Question: ${question}`;
const res = await flash.generateContent(prompt);
return JSON.parse(res.response.text());
}Specifying responseMimeType: "application/json" makes Flash less likely to mix in a non-JSON preamble. Self-reported confidence is not a cure-all, but Flash does declare structurally hard cases—"calculation involved," "premises missing"—reasonably honestly low. Use it as a first-pass filter for routing, not as a perfect metric.
Routing: let confidence and a threshold decide escalation
Whether to call stage two is decided mechanically by a confidence threshold. Expecting to tune it in operation, keep it in a constant.
// router.mjs
const ESCALATE_BELOW = 0.7; // below this confidence, send to Deep Think
export function needsDeepThink(draft) {
if (draft.confidence < ESCALATE_BELOW) return true;
// even at high confidence, escalate if the reason field shows a red flag
const risky = ["uncertain", "premise", "guess", "calculat", "latest"];
return risky.some(w => (draft.uncertain_reason || "").toLowerCase().includes(w));
}Not relying on the threshold alone—pairing it with keywords in uncertain_reason—is for catching "overconfident wrong answers" where confidence comes out high. In my runs, a plain 0.7 threshold escalated about 20% of the total, and questions involving calculation or fresh information concentrated there.

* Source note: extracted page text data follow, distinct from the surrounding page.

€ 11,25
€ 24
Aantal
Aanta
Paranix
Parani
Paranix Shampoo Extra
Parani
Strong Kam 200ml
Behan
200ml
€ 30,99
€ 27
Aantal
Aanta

Stage two: ask Deep Think only to verify
What matters in stage two is having Deep Think verify whether Flash's answer is right, not re-answer from scratch. Narrowing it to a verification task keeps the output short, saves tokens, and yields a rationale for the decision.
// stage2-deepthink.mjs
import { GoogleGenerativeAI } from "@google/generative-ai";
const genAI = new GoogleGenerativeAI(process.env.GEMINI_API_KEY);
const deep = genAI.getGenerativeModel({ model: "gemini-3-deep-think" });
export async function verify(question, draft) {
const prompt = `Question: ${question}
First answer: ${draft.answer}
Verify whether this first answer is correct and return JSON.

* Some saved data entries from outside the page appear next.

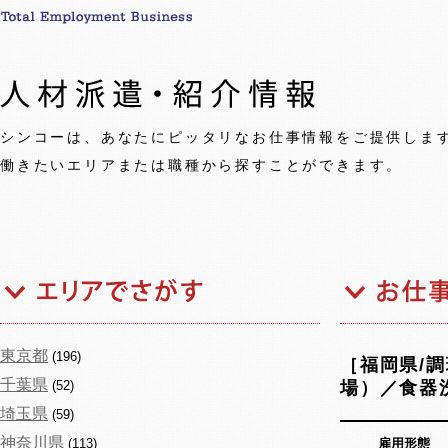
シンコーは、あなたにピッタリなお仕事情報をご提供しま
働きたいエリアまたは職種から探すことができます。
東京都
(196)
［福岡県/
千葉県
(52)
場）／食器
埼玉県
(59)
神奈川県
(113)
雇用形態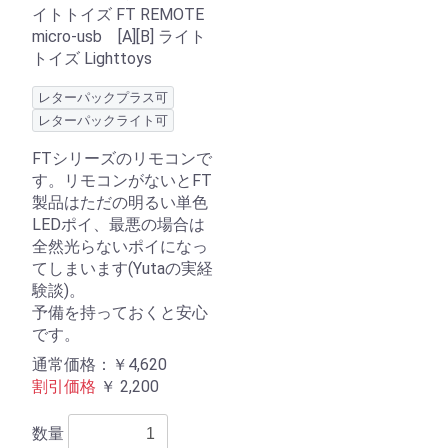
イトトイズ FT REMOTE
micro-usb [A][B] ライト
トイズ Lighttoys
レターパックプラス可
レターパックライト可
FTシリーズのリモコンで
す。リモコンがないとFT
製品はただの明るい単色
LEDポイ、最悪の場合は
全然光らないポイになっ
てしまいます(Yutaの実経
験談)。
予備を持っておくと安心
です。
通常価格：￥4,620
割引価格
￥
2,200
数量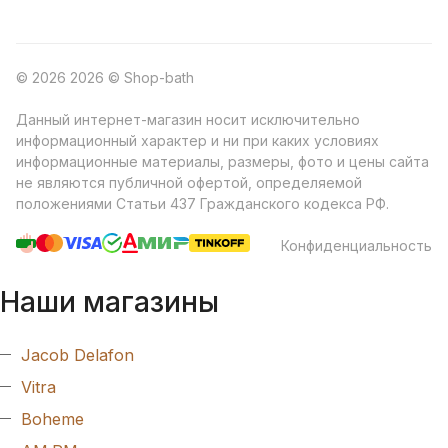
© 2026 2026 © Shop-bath
Данный интернет-магазин носит исключительно
информационный характер и ни при каких условиях
информационные материалы, размеры, фото и цены сайта
не являются публичной офертой, определяемой
положениями Статьи 437 Гражданского кодекса РФ.
Конфиденциальность
Наши магазины
Jacob Delafon
Vitra
Boheme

Shape: {"verdict":"ok"|"fix","final":string,"why":string}
If there is an error, put the corrected answer in final.`;
const res = await deep.generateContent(prompt);
return JSON.parse(res.response.text());
}Wiring the two: only the doubtful ones touch the expensive model
Finally, wire it together. Flash answers first, and only the ones routing flags get passed to Deep Think.
// pipeline.mjs
import { draftWithConfidence } from "./stage1-flash.mjs";
import { needsDeepThink } from "./router.mjs";
import { verify } from "./stage2-deepthink.mjs";
export async function answer(question) {
const draft = await draftWithConfidence(question);
if (!needsDeepThink(draft)) {
return { answer: draft.answer, path: "flash-only" };
}
const checked = await verify(question, draft);
return {
answer: checked.verdict === "fix" ? checked.final : draft.answer,
path: "escalated",
note: checked.why,
};
}Keeping path in the result is so you can later tally "what share got escalated." If that ratio is higher than expected, the threshold is too strict; too low, and you may be missing wrong answers. The cost-quality balance can be monitored with this one number.

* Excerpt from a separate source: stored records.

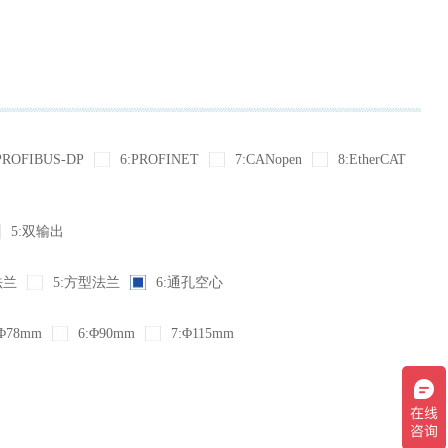
PROFIBUS-DP
6:PROFINET
7:CANopen
8:EtherCAT
5:双输出
法兰
5:方型法兰
6:通孔空心
Φ78mm
6:Φ90mm
7:Φ115mm
你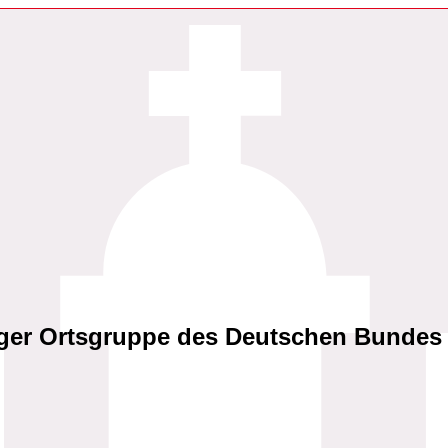
ger Ortsgruppe des Deutschen Bundes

How to set the threshold, and field notes
The surest way to set the initial threshold was to prepare 20–30 harder questions, hand-label the correct answers, and decide while watching both the escalation rate and the accuracy. Tuning straight on production traffic prolongs a state where you sacrifice either cost or quality.
What paid off in operation was logging Deep Think's verification results and later analyzing where Flash tends to err. If verdict: "fix" skews toward a particular category, it is cheaper in the end to reinforce the stage-one prompt there, or send that category straight to stage two. The two-stage setup is not fixed; I treat it as a base for continuously improving routing accuracy.
Start with the minimal setup: a confidence threshold of 0.7 and the red-flag keywords only. Before routing everything through the heavy model, measure how much this two-stage approach saves, and you will get a feel for using Deep Think exactly when it counts. I hope it helps your implementation.